I= An image hyperlink

S= A shell hyperlink

D= A DDE hyperlink

(Required).

file

A path to a file, usually relative to the location of the current document.  The following macros may be used to specify additional paths:

%TEXT% - The current document path.

%PROGRAM% - The WordCruncher program path.

This is used to specify an external file in:

·   a cross-reference hyperlink (Optional),

·   an image file in an image hyperlink (Required),

·   a file, web page, e-mail address, etc. for a shell hyperlink (Required).

 

It is not used for DDE hyperlinks – (st=”X|I|S”).

fileAux

One or more paths to files using the same rules as the file attribute.  Files are specified using the following format:

file[;file]*

Auxiliary files used to further define which book from a library should be used as the target.  If the desired target is a Book Set, then this attribute can contain the other files in the set.  The software will attempt to match each auxiliary file to other files in the book set.

 

This is only used in cross-reference hyperlinks (Optional) - (st=”X”).

cit

A forward slash (/) delimited string of reference names optionally prefaced by a tree number and optionally terminated by a word offset or a reference gap number:

[t:]/name[/name]*[ (:word[,subword [,tagword]]) | (#gap)]

This is the destination reference hierarchy path to position to.  Examples might be:

cit=”/Section 1/Sub-Section 5”

cit=”2:/Page 1/Paragraph 3”

cit=”/Section 1/Sub-Section 5:3”

 

This is only used for cross-reference hyperlinks - (st=”X”).

citRng

One or more citation ranges delimited by semicolons:

cit[-cit][;cit[-cit]]*

Where cit is the same as in the cit attribute, without the optional tree number.  Also, the cit can be a relative citation based on the citation in the cit attribute.

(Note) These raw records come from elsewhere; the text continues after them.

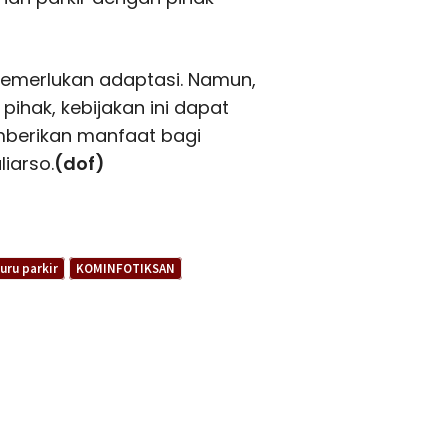
memerlukan adaptasi. Namun,
ihak, kebijakan ini dapat
berikan manfaat bagi
iarso.
(dof)
juru parkir
KOMINFOTIKSAN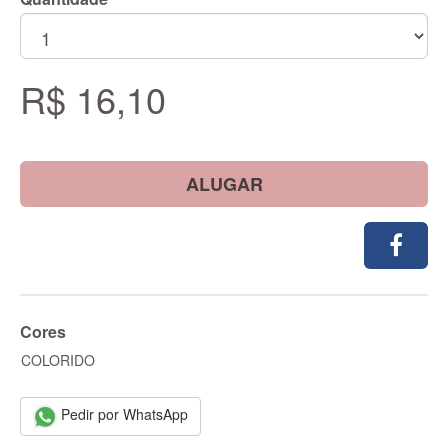
R$ 16,10
ALUGAR
Cores
COLORIDO
Pedir por WhatsApp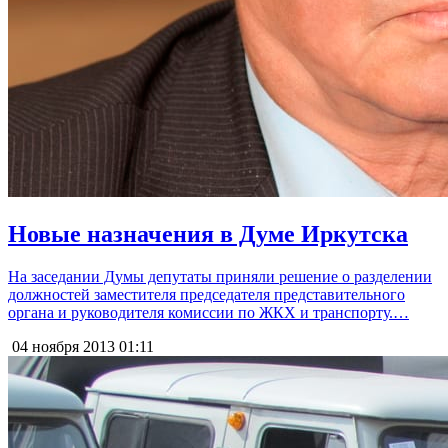
Новые назначения в Думе Иркутска
На заседании Думы депутаты приняли решение о разделении
должностей заместителя председателя представительного
органа и руководителя комиссии по ЖКХ и транспорту.…
04 ноября 2013
01:11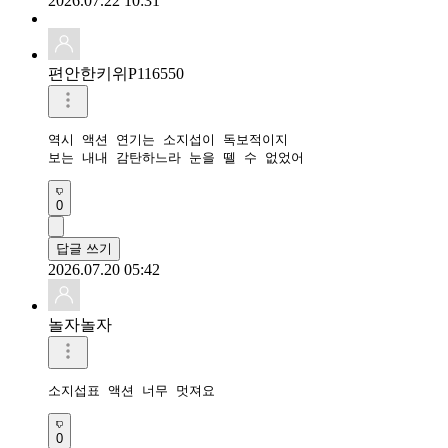
2026.07.22 10:31
편안한키위P116550
역시 액션 연기는 소지섭이 독보적이지

보는 내내 감탄하느라 눈을 뗄 수 없었어
0
답글 쓰기
2026.07.20 05:42
놀자놀자
소지섭표 액션 너무 멋져요
0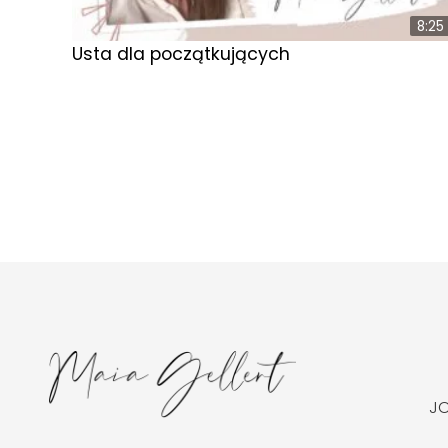
8:25
Usta dla początkujących
J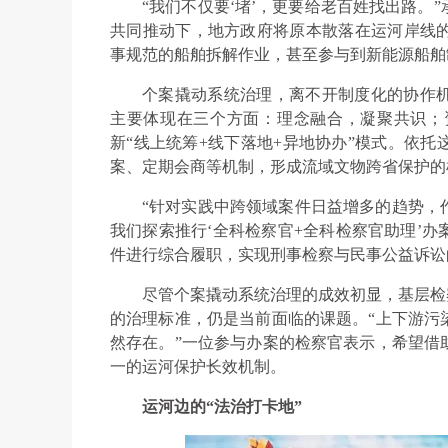
“我们不仅要‘堵’，更要给老百姓找出路。
共同推动下，地方政府将原本散落在运河岸线
事规范的船舶拆解作业，甚至参与到新能源船舶
个案撬动系统治理，离不开制度化的协作
主要体现在三个方面：理念融合，凝聚共识；
新“线上统筹+线下落地+异地协办”模式。依
案、定期会商等机制，形成流域文物跨省保护的
“针对实践中跨领域案件日益增多的趋势，
我们探索推行‘全科检察官+全科检察官助理’
件进行综合履职，实现刑事检察与民事公益诉讼的
尽管个案撬动系统治理的成效初显，基层检
的治理标准，仍是当前面临的课题。“上下游污
然存在。”一位参与办案的检察官表示，希望借
一的运河保护长效机制。
运河边的“法治打卡地”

This is used to emphasize a range of words or references when a hyperlink is taken.  Each citation can be a full citation as defined in the cit attribute (without the optional tree number).  Or it can be a relative citation based on the citation given in the cit attribute.  If it is a relative citation, the cit should NOT be prefaced by a forward slash, and can optionally have one or more “..” levels which will remove one child level from the base citation.  For instance:

 

cit=”/Section/1” citRng=”1-2”

will emphasize /Section/1 through /Section/2

 

cit=”/Section/3/7” citRng=”6-../4/9”

will emphasize /Section/3/6 through /Section/4/9.

 

This is only used for cross-reference hyperlinks - (st=”X”).

idx

Number

Some image formats can contain multiple images.  This is the index of the image in the file.  The default is the first image.

 

This is only used with image hyperlinks - (st=”I”).

page

Number

Some images formats can contain multi-page images.  This is used to specify a particular page.

 

This is only used with image hyperlinks - (st=”I”).

rect

This is a rectangle measurement value:

m:(x,y,w,h)

Where m=t|p|i|c

t->twips

p->points

i->inches

c->centimeters

Where x,y,w,h= Real numbers.

These correspond to the left, top, width, height dimensions of the source image.

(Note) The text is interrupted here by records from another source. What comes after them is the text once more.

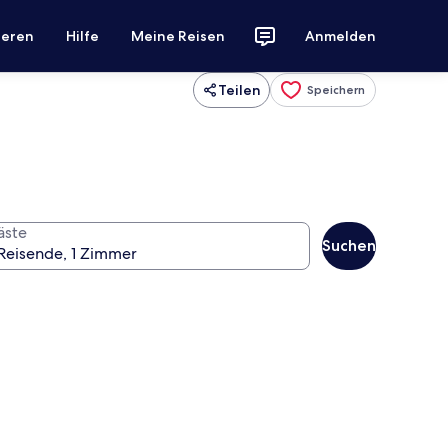
ieren
Hilfe
Meine Reisen
Anmelden
Teilen
Speichern
äste
Suchen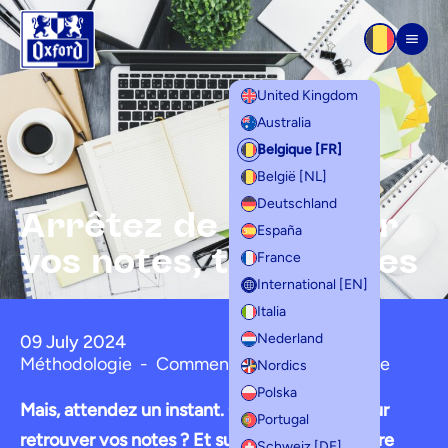
Aller au contenu
Men
United Kingdom
Australia
Belgique [FR]
België [NL]
Deutschland
Arrêtez de chercher
España
vos notes, trouvez-les
France
International [EN]
Italia
Nederland
09 July 2024
Méthodologie
-
Comment faire avec scribzee
Nordics
Polska
Mais, attendez un instant. Comment faire pour
Portugal
retrouver vos notes ? Et surtout comment faire
Schweiz [DE]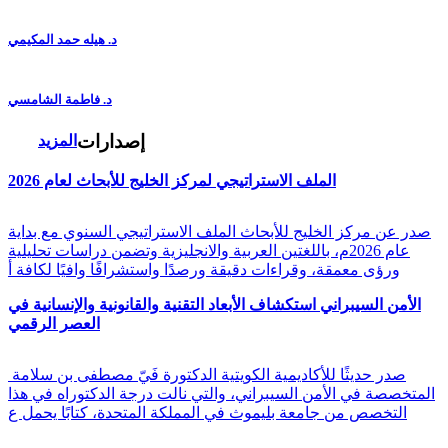
د. هيله حمد المكيمي
د. فاطمة الشامسي
إصدارات
المزيد
الملف الاستراتيجي لمركز الخليج للأبحاث لعام 2026
صدر عن مركز الخليج للأبحاث الملف الاستراتيجي السنوي مع بداية
عام 2026م، باللغتين العربية والانجليزية وتضمن دراسات تحليلية
ورؤى معمقة، وقراءات دقيقة ورصدًا واستشرافًا وافيًا لكافة أ
الأمن السيبراني استكشاف الأبعاد التقنية والقانونية والإنسانية في
العصر الرقمي
صدر حديثًا للأكاديمية الكويتية الدكتورة فَيّ مصطفى بن سلامة
المتخصصة في الأمن السيبراني، والتي نالت درجة الدكتوراه في هذا
التخصص من جامعة بليموث في المملكة المتحدة، كتابًا يحمل ع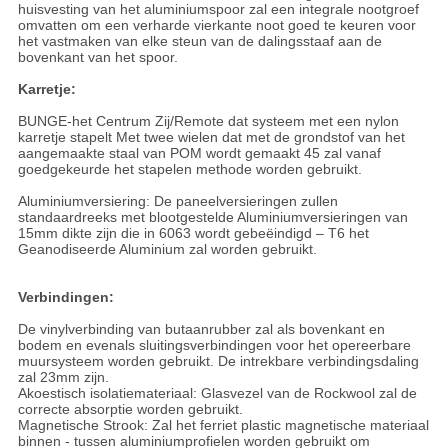
huisvesting van het aluminiumspoor zal een integrale nootgroef
omvatten om een verharde vierkante noot goed te keuren voor
het vastmaken van elke steun van de dalingsstaaf aan de
bovenkant van het spoor.
Karretje:
BUNGE-het Centrum Zij/Remote dat systeem met een nylon
karretje stapelt Met twee wielen dat met de grondstof van het
aangemaakte staal van POM wordt gemaakt 45 zal vanaf
goedgekeurde het stapelen methode worden gebruikt.
Aluminiumversiering: De paneelversieringen zullen
standaardreeks met blootgestelde Aluminiumversieringen van
15mm dikte zijn die in 6063 wordt gebeëindigd – T6 het
Geanodiseerde Aluminium zal worden gebruikt.
Verbindingen:
De vinylverbinding van butaanrubber zal als bovenkant en
bodem en evenals sluitingsverbindingen voor het opereerbare
muursysteem worden gebruikt. De intrekbare verbindingsdaling
zal 23mm zijn.
Akoestisch isolatiemateriaal: Glasvezel van de Rockwool zal de
correcte absorptie worden gebruikt.
Magnetische Strook: Zal het ferriet plastic magnetische materiaal
binnen - tussen aluminiumprofielen worden gebruikt om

This is used to crop the output of an image.

 

It is only used with image hyperlinks - (st=”I”).

op

String

This is an OLE verb such as “open” or “print”.

 

It is only used with shell hyperlinks- (st=”S”).

cmd

String

This is a user defined command string.

 

It is used with shell hyperlinks and DDE hyperlinks - (st=”S|D”).

Path

A path.  The same macros that were used for the file attribute can be used here.

This is a path to use.

 

It is only used with shell hyperlinks - (st=”S”).

Inline Images <I/>

Inline images are usually empty elements.  If no file attribute is given for an inline image, then the text inside the element must consist of a base64 encoded image.  No other text is allowed inside an inline image hyperlink.

Attributes <I/>

Name

Values

Description

file

A path to a file, usually relative to the location of the current document.  The following macros may be used to specify additional paths:

%TEXT% - The current document path.

%PROGRAM% - The WordCruncher program path.

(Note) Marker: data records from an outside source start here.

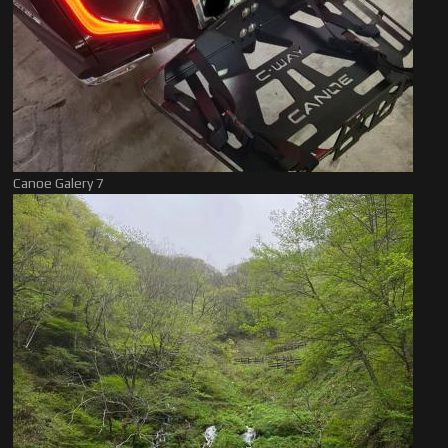
Canoe Galery 7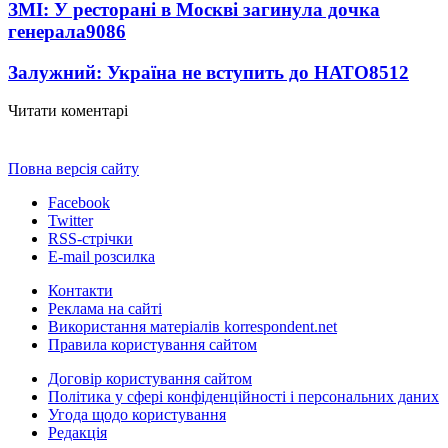
ЗМІ: У ресторані в Москві загинула дочка
генерала
9086
Залужний: Україна не вступить до НАТО
8512
Читати коментарі
Повна версія сайту
Facebook
Twitter
RSS-стрічки
E-mail розсилка
Контакти
Реклама на сайті
Використання матеріалів korrespondent.net
Правила користування сайтом
Договір користування сайтом
Політика у сфері конфіденційності і персональних даних
Угода щодо користування
Редакція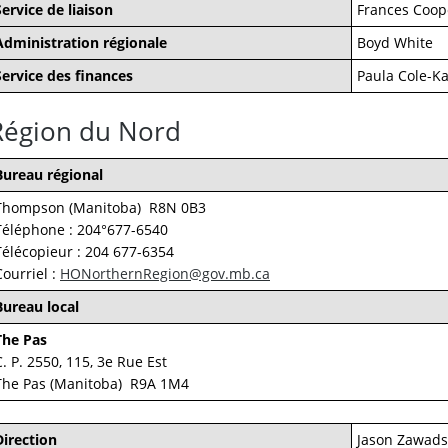
Service de liaison
Frances Coop
Administration régionale
Boyd White
Service des finances
Paula Cole-K
Région du Nord
Bureau régional
Thompson (Manitoba) R8N 0B3
Téléphone : 204°677-6540
Télécopieur : 204 677-6354
Courriel :
HONorthernRegion@gov.mb.ca
Bureau local
The Pas
C. P. 2550, 115, 3e Rue Est
The Pas (Manitoba) R9A 1M4
Direction
Jason Zawads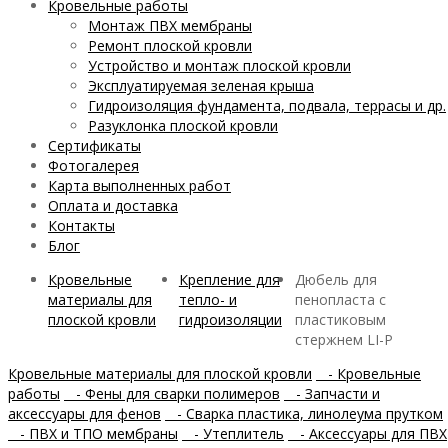
Кровельные работы
Монтаж ПВХ мембраны
Ремонт плоской кровли
Устройство и монтаж плоской кровли
Эксплуатируемая зеленая крыша
Гидроизоляция фундамента, подвала, террасы и др.
Разуклонка плоской кровли
Сертификаты
Фотогалерея
Карта выполненных работ
Оплата и доставка
Контакты
Блог
Кровельные
Крепление для
Дюбель для
материалы для
тепло- и
пенопласта с
плоской кровли
гидроизоляции
пластиковым
стержнем LI-P
Кровельные материалы для плоской кровли
- Кровельные
работы
- Фены для сварки полимеров
- Запчасти и
аксессуары для фенов
- Сварка пластика, линолеума прутком
- ПВХ и ТПО мембраны
- Утеплитель
- Аксессуары для ПВХ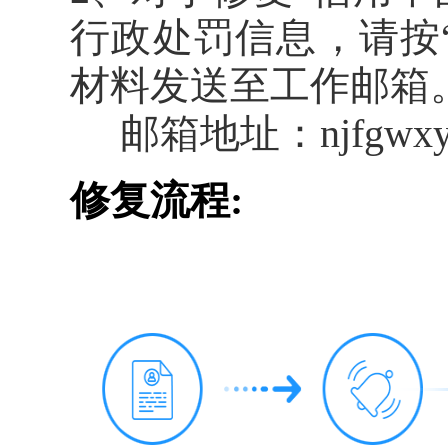
行政处罚信息，请按
材料发送至工作邮箱
邮箱地址：njfgwxyb
修复流程: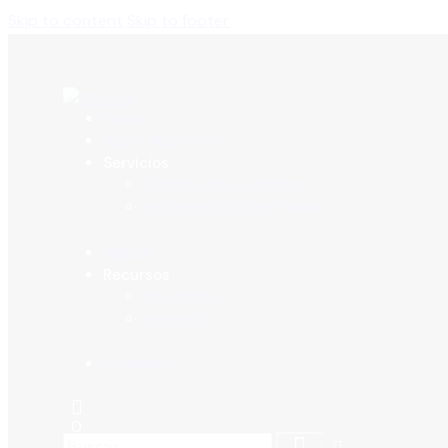
Skip to content
Skip to footer
Inicio
Sobre Nosotros
Servicios
Distribución y Logística
Representación de Marcas
Marcas
Recursos
Novedades
Recetas
Contacto
0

This is used to specify an external image file in an inline image (Optional).  If this is omitted for an inline image then the text of the element must be a base64 encoded image.

idx

Number

Some image formats can contain multiple images.  This is the index of the image in the file.  The default is the first image.

page

Number

Some images formats can contain multi-page images.  This is used to specify a particular page.

dim

The display dimensions of the image in a paired measurement value format:

m:(x,y)[,(x,y)]

Where m=t|p|i|c

t->twips           p->points

i->inches         c->centimeters

Where x,y= Real numbers.

The second optional numbers are for small format ETBU.

This is the logical output dimensions of the image.  (Required)

desc

String

Image description used in the ETGU.

rect

This is a rectangle measurement value:

m:(x,y,w,h)

Where m=t|p|i|c

t->twips           p->points

i->inches         c->centimeters

Where x,y,w,h= Real numbers.

These correspond to the left, top, width, height dimensions of the source image.

This is used to crop the output of an image.

Ruby Text Elements <rt/><rte/>

These elements are used to place small comments or notes above or below the main text in the document.  It is commonly used to place furigana text in Japanese documents.  The ruby text is positioned relative to any text that is between the begin element (<rt/>) and the end element (<rte/>).  Both of these must be empty elements.

Attributes

Name

Values

Description

val

String

This is the ruby text to use.  (Required).

idx

yes | no

If the ruby text is included within one logical word, the base characters can be replaced with the ruby text character and the new word indexed as well.

disp

top | bottom | off

The location to place the text.

just

center | left | right

The justification of the ruby text in relation to the base characters.

sz

Percentage

Size of the ruby text based on a percentage of the base font.  A comma separated second value may be included for use in small format ETBUs.

pos

Measurement value

Ruby text will be automatically placed above or below the text.  If additional space is desired, this value can be used to raise or lower the ruby text.

st

String[63]

A text style upon which to base the ruby text.

lex

String[63]

A lexicon to place any indexed words.

 

The Hard Characters Element <ch></ch>

This element can be used to change the default behavior of the word parse in the WordCruncher Indexer program.  The word parser does a very good job at finding the appropriate boundary between words.  However, there may be times that the Indexer selects a word boundary that is not optimal for a particular situation.  Any text inside a <ch> element (including whitespace) will be part of the current word and will not delimit the word.  Please note that a word may still be terminated by the end of a paragraph, change in lexicon, or any other markup (<tab/> for instance) that would otherwise place a physical break in the word.  Likewise, the word may not be automatically terminated at the end of the element if it is not immediately followed by a delimiter.

Phrase Group Elements <g/><ge/> <gx/><gxe/>

This element is used to create phrasal groups of words which are displayed on the word wheel.  Since formatting elements can be used within these groups, and the groups cannot be split up, these are implemented as empty elements.  When the reader encounters a group beginning element <g/> this group must remain active until the corresponding group ending element <ge/> is found.  The exclusion elements (<gx/> and <gxe/>) work similarly, except these are used to exclude words from the middle of a phrase.

Attributes

Name

Values

Description

idx

Number between 1 and 32767

This is the index of the group.  This is used to match up <g/>-<ge/> and <gx/>-<gxe/> elements.  If this is omitted, the index defaults to zero.  This is useful if nested groupings are desired.